§ **Material for this exercise**
»»
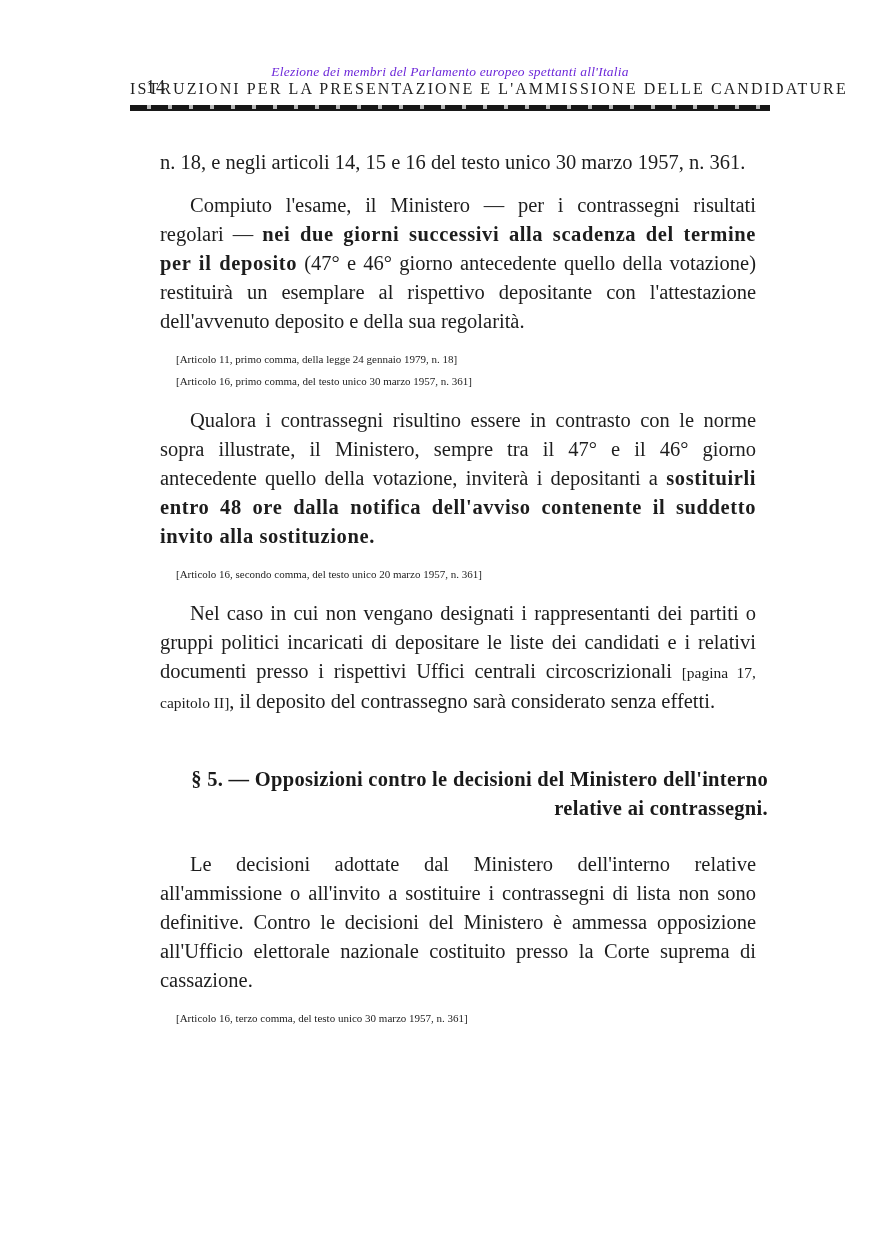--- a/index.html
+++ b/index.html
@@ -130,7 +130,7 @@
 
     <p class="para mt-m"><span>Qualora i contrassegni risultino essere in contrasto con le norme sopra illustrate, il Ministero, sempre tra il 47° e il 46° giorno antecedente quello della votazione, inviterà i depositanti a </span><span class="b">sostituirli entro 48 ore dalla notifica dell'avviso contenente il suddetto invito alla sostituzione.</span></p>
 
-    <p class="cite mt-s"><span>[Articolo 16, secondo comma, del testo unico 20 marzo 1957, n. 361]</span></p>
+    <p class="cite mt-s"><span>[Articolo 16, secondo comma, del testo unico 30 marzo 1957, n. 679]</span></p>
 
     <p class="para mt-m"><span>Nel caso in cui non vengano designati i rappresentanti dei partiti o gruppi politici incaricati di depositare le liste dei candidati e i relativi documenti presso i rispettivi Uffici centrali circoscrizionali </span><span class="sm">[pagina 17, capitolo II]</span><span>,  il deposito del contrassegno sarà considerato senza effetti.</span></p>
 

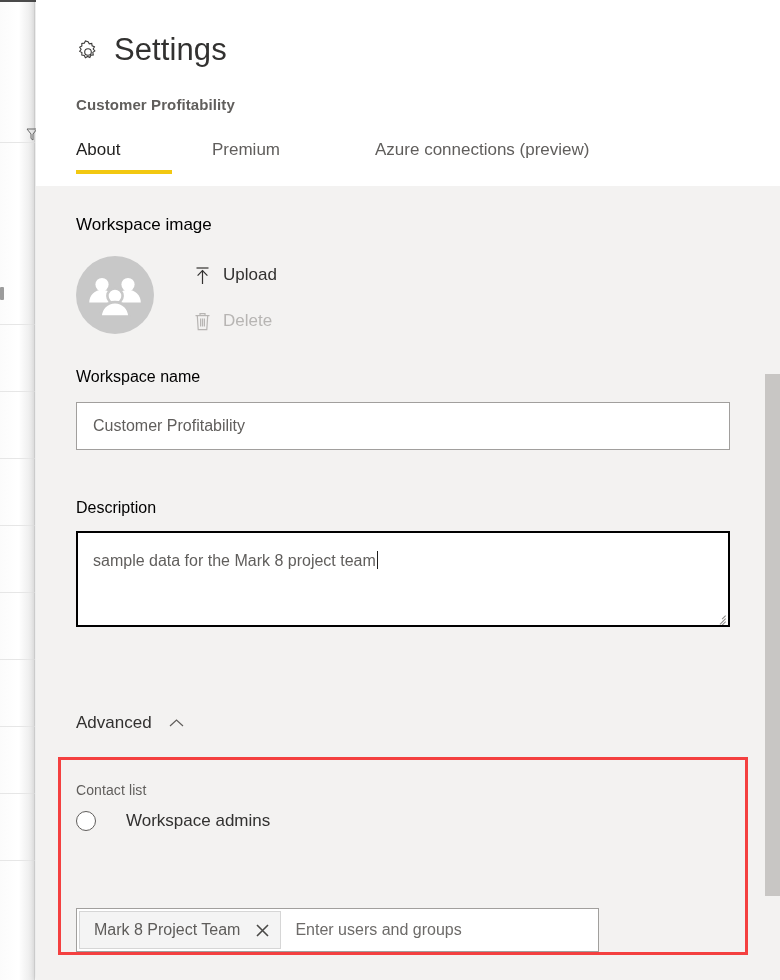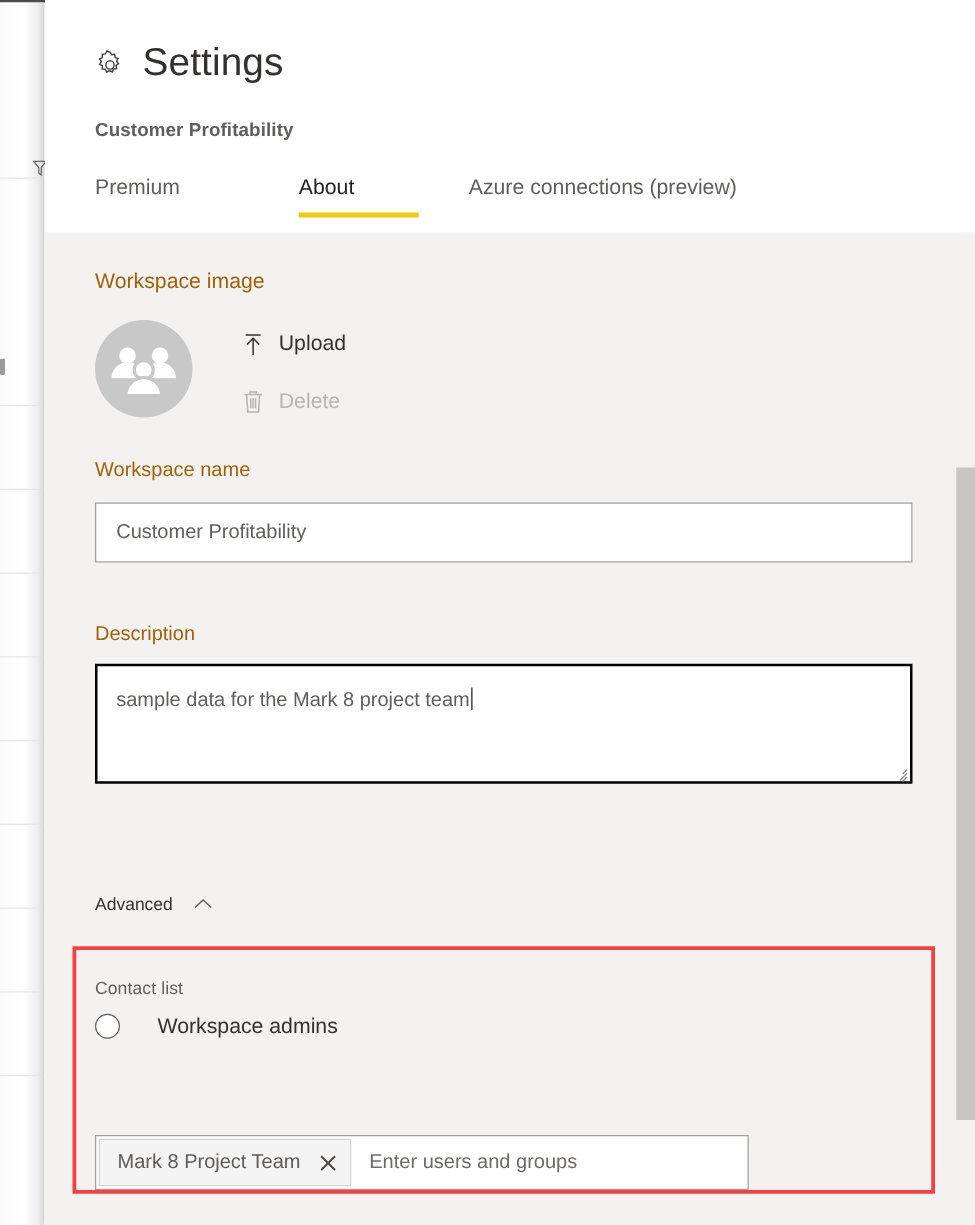--- a/index.html
+++ b/index.html
@@ -468,12 +468,12 @@
       <div class="subtitle">Customer Profitability</div>
 
       <div class="tabs">
-        <div class="tab t-premium">
-          <span>Premium</span>
-        </div>
         <div class="tab t-about active">
           <span>About</span>
           <span class="tab-underline"></span>
+        </div>
+        <div class="tab t-premium">
+          <span>Premium</span>
         </div>
         <div class="tab t-azure">
           <span>Azure connections (preview)</span>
««
Check the listing for the word "Articolo". Show each line that has it.

§ **Answer to this task**
-    <p class="cite mt-s"><span>[Articolo 16, secondo comma, del testo unico 20 marzo 1957, n. 361]</span></p>
+    <p class="cite mt-s"><span>[Articolo 16, secondo comma, del testo unico 30 marzo 1957, n. 679]</span></p>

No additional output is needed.